Some lovely looking homemade soap

 Candyfloss! Or “Barbe a Papa” (dad’s beard) as the French call it.

This was interesting, it’s a bit like a chocolate christmas tree kebab if you see what I mean. They melted the chocolate onto the wooden triangle and it came off in the shape of a christmas tree!

And finally a chalet selling some seasonal (for the French) food : tartiflette, fish soup, and seafood. The French all eat seafood on Christmas day, I’m glad the English don’t because I don’t like seafood!

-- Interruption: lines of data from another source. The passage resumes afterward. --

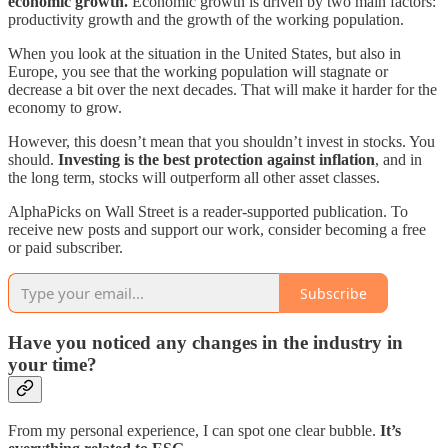
economic growth.
Economic growth is driven by two main factors:
productivity growth and the growth of the working population.
When you look at the situation in the United States, but also in
Europe, you see that the working population will stagnate or
decrease a bit over the next decades. That will make it harder for the
economy to grow.
However, this doesn’t mean that you shouldn’t invest in stocks. You
should.
Investing is the best protection against inflation
, and in
the long term, stocks will outperform all other asset classes.
AlphaPicks on Wall Street is a reader-supported publication. To
receive new posts and support our work, consider becoming a free
or paid subscriber.
Subscribe
Have you noticed any changes in the industry in
your time?
From my personal experience, I can spot one clear bubble.
It’s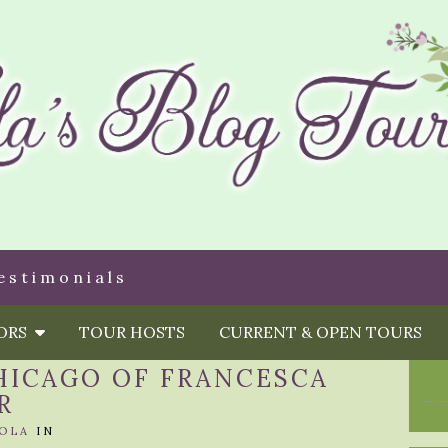
estimonials
HORS
TOUR HOSTS
CURRENT & OPEN TOURS
HICAGO OF FRANCESCA
R
OLA
IN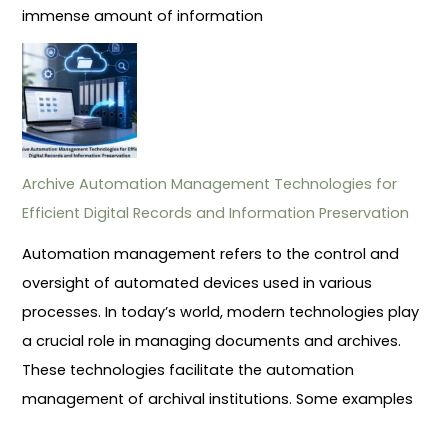
immense amount of information
Archive Automation Management Technologies for
Efficient Digital Records and Information Preservation
Automation management refers to the control and
oversight of automated devices used in various
processes. In today’s world, modern technologies play
a crucial role in managing documents and archives.
These technologies facilitate the automation
management of archival institutions. Some examples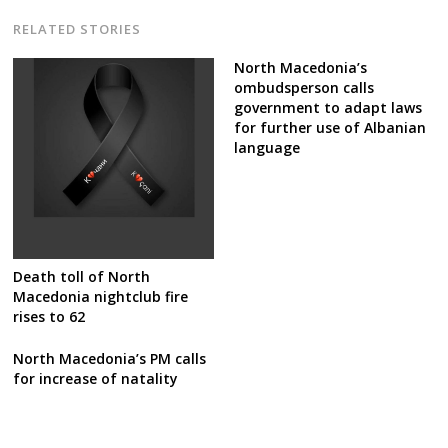
RELATED STORIES
North Macedonia’s
ombudsperson calls
government to adapt laws
for further use of Albanian
language
Death toll of North
Macedonia nightclub fire
rises to 62
North Macedonia’s PM calls
for increase of natality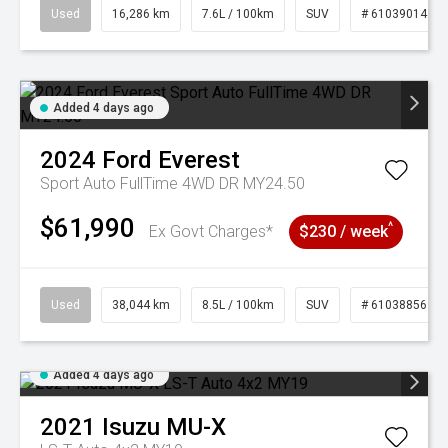
Used
16,286 km
7.6L / 100km
SUV
# 61039014
Added 4 days ago
2024
Ford
Everest
Sport Auto FullTime 4WD DR MY24.50
$61,990
^
Ex Govt Charges*
$230 / week
Used
38,044 km
8.5L / 100km
SUV
# 61038856
Added 4 days ago
2021
Isuzu
MU-X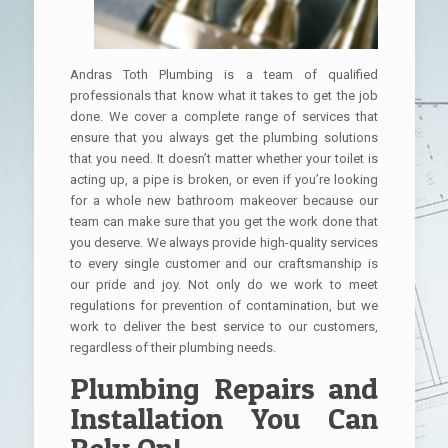
Andras Toth Plumbing is a team of qualified
professionals that know what it takes to get the job
done. We cover a complete range of services that
ensure that you always get the plumbing solutions
that you need. It doesn’t matter whether your toilet is
acting up, a pipe is broken, or even if you’re looking
for a whole new bathroom makeover because our
team can make sure that you get the work done that
you deserve. We always provide high-quality services
to every single customer and our craftsmanship is
our pride and joy. Not only do we work to meet
regulations for prevention of contamination, but we
work to deliver the best service to our customers,
regardless of their plumbing needs.
Plumbing Repairs and
Installation You Can
Rely On!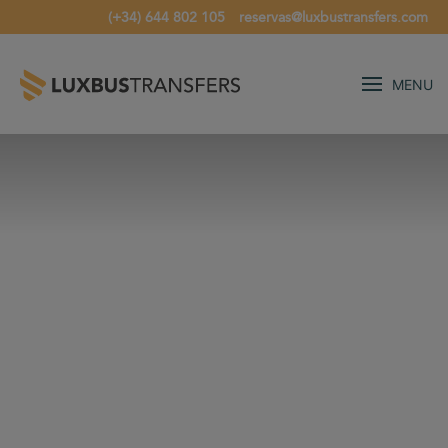
(+34) 644 802 105
reservas@luxbustransfers.com
MENU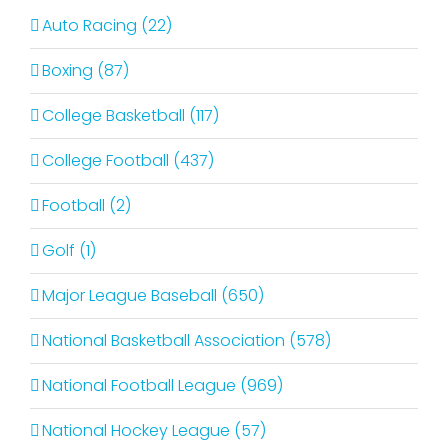
Auto Racing (22)
Boxing (87)
College Basketball (117)
College Football (437)
Football (2)
Golf (1)
Major League Baseball (650)
National Basketball Association (578)
National Football League (969)
National Hockey League (57)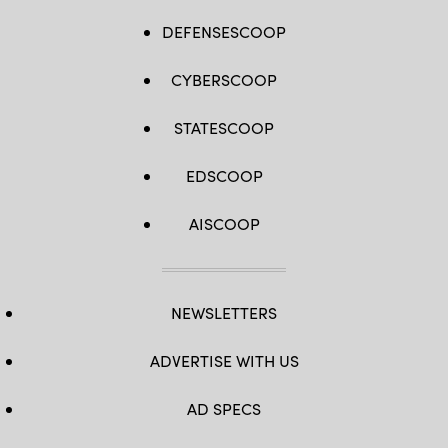
DEFENSESCOOP
CYBERSCOOP
STATESCOOP
EDSCOOP
AISCOOP
NEWSLETTERS
ADVERTISE WITH US
AD SPECS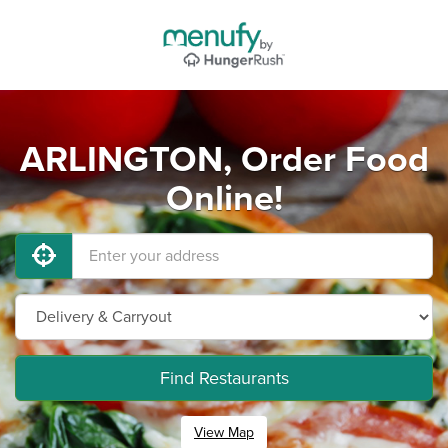
ARLINGTON, Order Food
Online!
Find Restaurants
View Map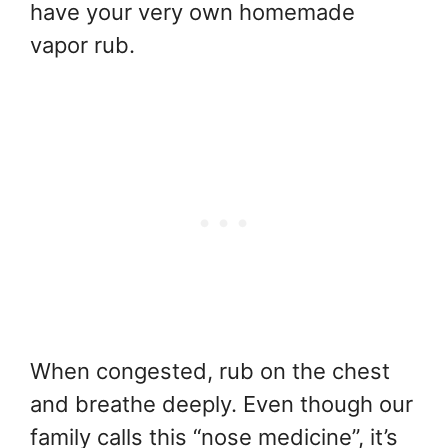
have your very own homemade
vapor rub.
When congested, rub on the chest
and breathe deeply. Even though our
family calls this “nose medicine”, it’s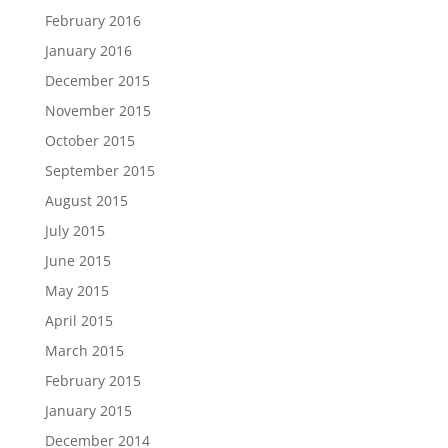
February 2016
January 2016
December 2015
November 2015
October 2015
September 2015
August 2015
July 2015
June 2015
May 2015
April 2015
March 2015
February 2015
January 2015
December 2014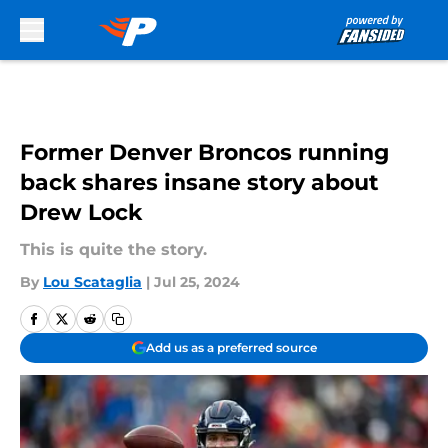
Skip to main content
Former Denver Broncos running
back shares insane story about
Drew Lock
This is quite the story.
By
Lou Scataglia
|
Jul 25, 2024
Add us as a preferred source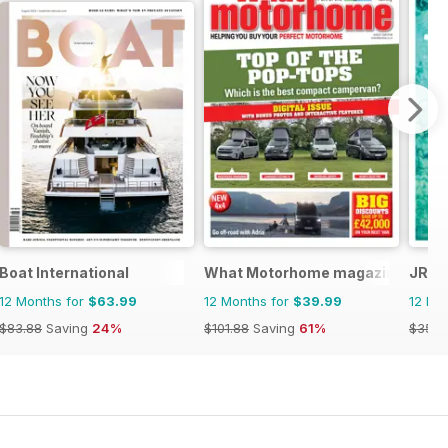
Boat International
What Motorhome magazine
JRNY
12 Months for
$63.99
12 Months for
$39.99
12 Mo
$83.88
Saving
24%
$101.88
Saving
61%
$35.9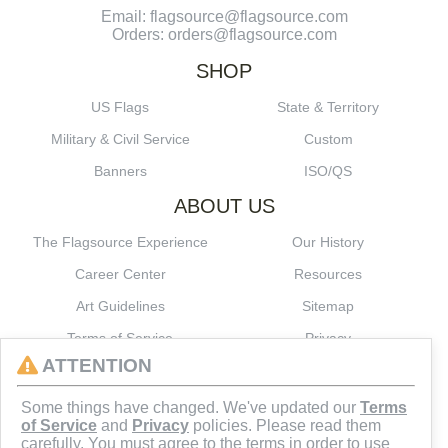
Email: flagsource@flagsource.com
Orders: orders@flagsource.com
SHOP
US Flags
State & Territory
Military & Civil Service
Custom
Banners
ISO/QS
ABOUT US
The Flagsource Experience
Our History
Career Center
Resources
Art Guidelines
Sitemap
Terms of Service
Privacy
ATTENTION
CONNECT
Some things have changed. We've updated our
Terms
of Service
and
Privacy
policies. Please read them
carefully. You must agree to the terms in order to use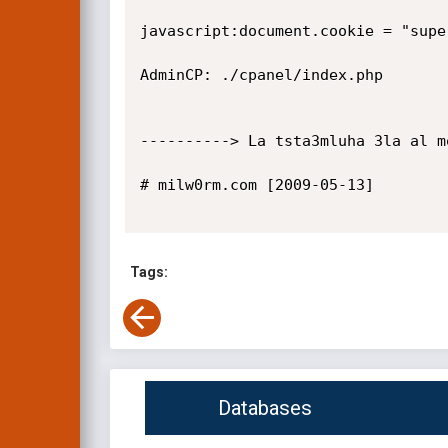
javascript:document.cookie = "supe
AdminCP: ./cpanel/index.php

----------> La tsta3mluha 3la al m
# milw0rm.com [2009-05-13]

Tags:
Databases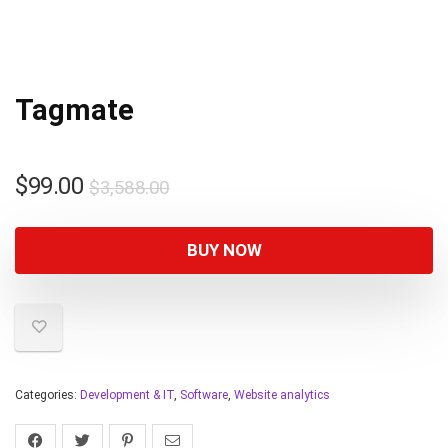
Tagmate
$
99.00
$
3,588.00
BUY NOW
Categories:
Development & IT
,
Software
,
Website analytics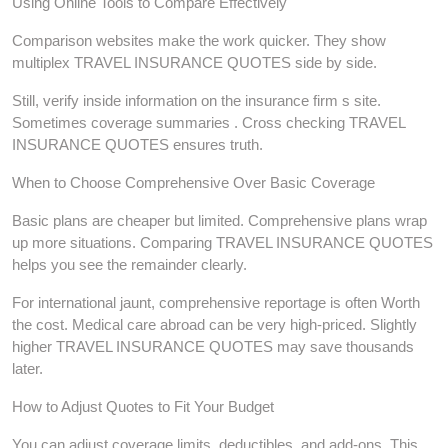
Using Online Tools to Compare Effectively
Comparison websites make the work quicker. They show
multiplex TRAVEL INSURANCE QUOTES side by side.
Still, verify inside information on the insurance firm s site.
Sometimes coverage summaries . Cross checking TRAVEL
INSURANCE QUOTES ensures truth.
When to Choose Comprehensive Over Basic Coverage
Basic plans are cheaper but limited. Comprehensive plans wrap
up more situations. Comparing TRAVEL INSURANCE QUOTES
helps you see the remainder clearly.
For international jaunt, comprehensive reportage is often Worth
the cost. Medical care abroad can be very high-priced. Slightly
higher TRAVEL INSURANCE QUOTES may save thousands
later.
How to Adjust Quotes to Fit Your Budget
You can adjust coverage limits, deductibles, and add-ons. This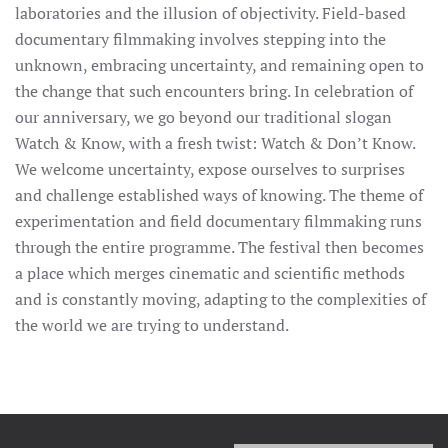
laboratories and the illusion of objectivity. Field-based
documentary filmmaking involves stepping into the
unknown, embracing uncertainty, and remaining open to
the change that such encounters bring. In celebration of
our anniversary, we go beyond our traditional slogan
Watch & Know, with a fresh twist: Watch & Don’t Know.
We welcome uncertainty, expose ourselves to surprises
and challenge established ways of knowing. The theme of
experimentation and field documentary filmmaking runs
through the entire programme. The festival then becomes
a place which merges cinematic and scientific methods
and is constantly moving, adapting to the complexities of
the world we are trying to understand.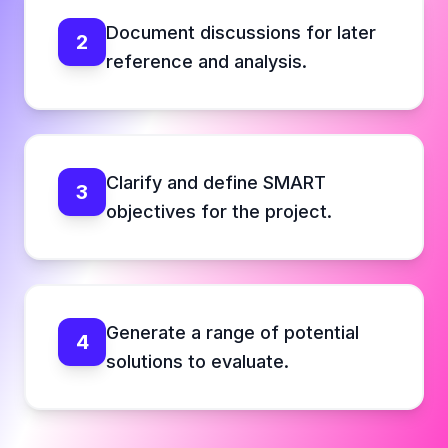
Document discussions for later
2
reference and analysis.
Clarify and define SMART
3
objectives for the project.
Generate a range of potential
4
solutions to evaluate.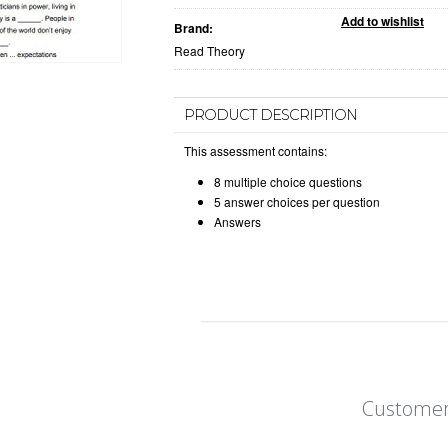
Brand:
Read Theory
PRODUCT DESCRIPTION
This assessment contains:
8 multiple choice questions
5 answer choices per question
Answers
Customer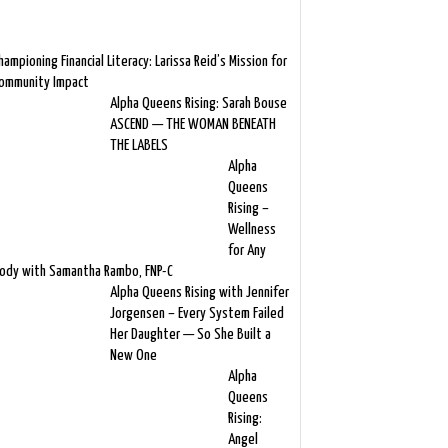
hampioning Financial Literacy: Larissa Reid’s Mission for
ommunity Impact
Alpha Queens Rising: Sarah Bouse
ASCEND — THE WOMAN BENEATH
THE LABELS
Alpha
Queens
Rising –
Wellness
for Any
ody with Samantha Rambo, FNP-C
Alpha Queens Rising with Jennifer
Jorgensen – Every System Failed
Her Daughter — So She Built a
New One
Alpha
Queens
Rising:
Angel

So there were my photos! I hope you enjoyed them! I hope you all had a lovely Christmas!

Meggy x

Black Beer Gingerbread

Last night we saw my heroine, Nigella Lawson, on the TV and she was doing a Christmas episode! She was throwing a cocktail for her glamorous friends in her beautiful house that was covered in fairy lights, and was making lots of snacky things to serve. She also made candles out of apples and cucumber which was (as she admitted) quite crazy but I liked it. One of the snacks she made was Black beer gingerbread, it looked very nice and my mum and I were drooling in front of the screen, you could almost smell the spices… So I made decided to make it!

Of course nothing goes smoothly in my kitchen. The first thing that I had trouble with were the measurements, which is in cups, but I soon got used to it.  Then I NEARLY forgot the golden syrup, so mum, who had been waiting for my mistake, swooped in and tried to take over. But everything was soon under control and the mixture was put in the oven.

Here is a picture of my gingerbread (that I tried to make look just like Nigella’s with the reindeer, snow and trees)! It is very nice! Even my boyfriend who doesn’t like spices likes it!

 

Ingredients

10 tablespoons of butter, plus some for greasing

1 cup of golden syrup

1 cup of dark brown sugar (packed) + 2 tablespoons

1 cup of stout

2 teaspoons of ground ginger

2 teaspoons of ground cinnamon

¼ teaspoons of ground cloves

2 cups of all-purpose flour

2 teaspoons of baking powder

1 ¼ cups of sour cream

2 eggs

1 rectangular aluminium foil pan, approximately 13 by 9 inches

Method

  1. Preheat the oven to 160C/ 325 Fahrenheit and grease your foil pan
  2. Put the butter, syrup, dark brown sugar, stout, ginger, cinnamon and ground cloves into a pan and melt gently over a low heat
  3. Take off the heat and whisk in the flour and baking powder. You will need to get rid of any lumps
  4. Whisk the sour cream and eggs together then beat into the gingerbread mixture, whisking again for a smooth batter.
  5. Pour the mixture into your cake tin and bake for about 45 minutes, when it’s ready it will be gleamingly risen at the centre, and coming away from the pan at the sides.
  6. Let the gingerbread cool before cutting it into slices or squares.